Degree Name

Doctor of Philosophy


University of Wollongong. Department of Education


Postgraduate education in Vietnam is under considerable pressure with increasing student numbers and increasing expectations on academic staff. In short, the systemis in need of reform. While this is recognised by the Vietnamese State, the reform policies recently set in place do not address many of the perceived problems which stakeholders in the system are talking about.

This PhD thesis examines the feelings and attitudes of the people directly involved in postgraduate education in Vietnam – the managers, the teachers and the students - in relation to the quality issues of postgraduate education in Vietnam. It asks them what they think is wrong and who is to blame.

The stakeholders’ answers are analysed for the kinds of ‘quality’ themes which resonate with each of the stakeholder types and for the linguistic strategies the stakeholders used when they talked about quality and responsibility.

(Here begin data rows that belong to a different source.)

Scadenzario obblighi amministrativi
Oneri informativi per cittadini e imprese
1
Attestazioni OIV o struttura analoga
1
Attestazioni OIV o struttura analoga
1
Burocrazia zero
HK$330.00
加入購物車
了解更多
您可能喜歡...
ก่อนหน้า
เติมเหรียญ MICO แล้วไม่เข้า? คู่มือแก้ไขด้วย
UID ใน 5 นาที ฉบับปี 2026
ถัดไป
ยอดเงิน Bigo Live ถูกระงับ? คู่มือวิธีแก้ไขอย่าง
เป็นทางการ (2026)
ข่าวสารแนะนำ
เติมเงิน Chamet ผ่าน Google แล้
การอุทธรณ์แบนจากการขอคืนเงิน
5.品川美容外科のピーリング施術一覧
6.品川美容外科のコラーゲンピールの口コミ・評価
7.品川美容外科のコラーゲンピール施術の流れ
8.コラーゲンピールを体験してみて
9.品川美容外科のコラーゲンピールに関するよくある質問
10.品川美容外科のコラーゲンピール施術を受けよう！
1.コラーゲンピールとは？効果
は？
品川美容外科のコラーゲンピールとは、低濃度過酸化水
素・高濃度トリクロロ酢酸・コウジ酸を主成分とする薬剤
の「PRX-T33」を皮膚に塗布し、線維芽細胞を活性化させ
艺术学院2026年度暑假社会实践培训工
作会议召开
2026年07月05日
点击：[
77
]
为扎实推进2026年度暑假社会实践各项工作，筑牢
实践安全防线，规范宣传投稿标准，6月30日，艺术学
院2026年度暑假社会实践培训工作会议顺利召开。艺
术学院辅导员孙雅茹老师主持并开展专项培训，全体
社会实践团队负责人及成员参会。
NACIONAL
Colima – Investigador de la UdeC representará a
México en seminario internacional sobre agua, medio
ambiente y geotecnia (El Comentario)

In summary, the results reveal a set of quality issues that need attention by the State and a blaming game which uses different linguistic strategies depending on the power relations among the three types of stake holders. Negative evaluations by the least powerful are typically indirect when critising those who are more powerful inthe system, while criticism of peers or those below one in the social hierarchy were typically direct and strident. Further, the managers who were direct in their criticism of students, teachers and themselves were the only group of stakeholders to blame the system. When they did though, they blamed the State indirectly.

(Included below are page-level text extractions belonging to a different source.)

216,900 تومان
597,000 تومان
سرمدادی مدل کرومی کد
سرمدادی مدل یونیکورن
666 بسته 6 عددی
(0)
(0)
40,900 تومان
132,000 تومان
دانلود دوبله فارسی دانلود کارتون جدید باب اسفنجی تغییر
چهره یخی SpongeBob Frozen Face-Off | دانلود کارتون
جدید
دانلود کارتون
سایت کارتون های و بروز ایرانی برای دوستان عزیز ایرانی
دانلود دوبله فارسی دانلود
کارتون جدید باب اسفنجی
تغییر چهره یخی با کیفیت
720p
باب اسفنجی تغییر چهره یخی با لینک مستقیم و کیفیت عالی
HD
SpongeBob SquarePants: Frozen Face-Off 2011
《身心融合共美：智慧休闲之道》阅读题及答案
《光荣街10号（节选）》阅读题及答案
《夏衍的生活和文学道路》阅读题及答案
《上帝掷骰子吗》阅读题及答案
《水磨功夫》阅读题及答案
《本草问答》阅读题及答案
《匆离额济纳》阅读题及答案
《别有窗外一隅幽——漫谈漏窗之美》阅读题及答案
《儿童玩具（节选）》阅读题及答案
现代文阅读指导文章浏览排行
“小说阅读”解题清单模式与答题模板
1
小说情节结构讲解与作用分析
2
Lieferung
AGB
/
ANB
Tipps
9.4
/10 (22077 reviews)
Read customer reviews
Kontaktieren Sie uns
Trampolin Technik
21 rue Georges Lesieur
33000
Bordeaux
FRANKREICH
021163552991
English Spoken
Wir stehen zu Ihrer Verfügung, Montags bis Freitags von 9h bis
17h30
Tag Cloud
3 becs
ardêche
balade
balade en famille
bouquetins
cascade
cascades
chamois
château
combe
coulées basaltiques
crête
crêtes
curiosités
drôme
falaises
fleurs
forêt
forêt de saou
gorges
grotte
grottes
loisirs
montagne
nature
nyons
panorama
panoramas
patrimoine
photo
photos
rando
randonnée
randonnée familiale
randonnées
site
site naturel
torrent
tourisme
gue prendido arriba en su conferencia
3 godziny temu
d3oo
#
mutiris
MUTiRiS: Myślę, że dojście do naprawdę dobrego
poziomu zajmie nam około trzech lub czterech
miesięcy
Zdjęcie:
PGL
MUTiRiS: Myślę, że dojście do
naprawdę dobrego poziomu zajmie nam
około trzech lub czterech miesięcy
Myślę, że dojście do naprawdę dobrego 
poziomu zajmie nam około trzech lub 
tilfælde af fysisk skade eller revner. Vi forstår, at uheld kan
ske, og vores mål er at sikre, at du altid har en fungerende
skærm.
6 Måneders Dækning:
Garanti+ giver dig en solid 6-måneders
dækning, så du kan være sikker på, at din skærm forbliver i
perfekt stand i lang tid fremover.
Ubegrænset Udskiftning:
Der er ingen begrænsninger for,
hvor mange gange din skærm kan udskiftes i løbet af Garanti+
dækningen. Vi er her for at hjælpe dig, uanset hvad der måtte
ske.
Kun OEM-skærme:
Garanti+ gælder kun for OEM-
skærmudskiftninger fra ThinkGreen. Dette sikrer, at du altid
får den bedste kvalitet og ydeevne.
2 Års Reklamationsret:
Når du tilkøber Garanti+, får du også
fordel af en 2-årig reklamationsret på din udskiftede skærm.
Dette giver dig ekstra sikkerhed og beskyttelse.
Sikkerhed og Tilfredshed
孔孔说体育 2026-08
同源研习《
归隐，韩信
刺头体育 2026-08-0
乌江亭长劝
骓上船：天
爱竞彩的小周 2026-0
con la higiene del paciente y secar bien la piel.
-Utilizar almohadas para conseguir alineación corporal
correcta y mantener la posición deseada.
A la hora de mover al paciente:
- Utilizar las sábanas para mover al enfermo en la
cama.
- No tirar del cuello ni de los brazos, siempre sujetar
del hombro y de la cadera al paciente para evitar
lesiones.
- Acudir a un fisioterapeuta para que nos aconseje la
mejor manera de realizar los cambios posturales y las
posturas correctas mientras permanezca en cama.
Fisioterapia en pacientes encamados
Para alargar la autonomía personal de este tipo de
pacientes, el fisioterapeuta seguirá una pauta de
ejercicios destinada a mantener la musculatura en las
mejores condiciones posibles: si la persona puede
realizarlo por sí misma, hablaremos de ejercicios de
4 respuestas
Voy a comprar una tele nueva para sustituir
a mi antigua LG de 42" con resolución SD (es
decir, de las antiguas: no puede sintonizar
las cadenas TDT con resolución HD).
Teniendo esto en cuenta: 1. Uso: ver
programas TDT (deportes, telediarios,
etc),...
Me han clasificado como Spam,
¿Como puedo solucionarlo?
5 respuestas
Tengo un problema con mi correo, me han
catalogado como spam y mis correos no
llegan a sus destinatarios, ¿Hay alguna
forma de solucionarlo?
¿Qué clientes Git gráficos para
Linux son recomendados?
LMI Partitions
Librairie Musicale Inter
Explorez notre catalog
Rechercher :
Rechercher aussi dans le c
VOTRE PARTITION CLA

Ironically, the findings show that the students are the most criticised and held most responsible for the problems of quality. This is despite that fact that the students are the least powerful and least able to enact any reforms of the system.

In addition to providing policy makers with some valuable insights into the opinions and feelings of stakeholders in the Vietnamese postgraduate system, the study also contributes to the usefulness of applying Appraisal Theory to Vietnamese. The linguistic analysis of the interview data revealed the strategies of ‘talk’ operating in Vietnamese when sensitive evaluations are being directed at socially more or less powerful people.



Unless otherwise indicated, the views expressed in this thesis are those of the author and do not necessarily represent the views of the University of Wollongong.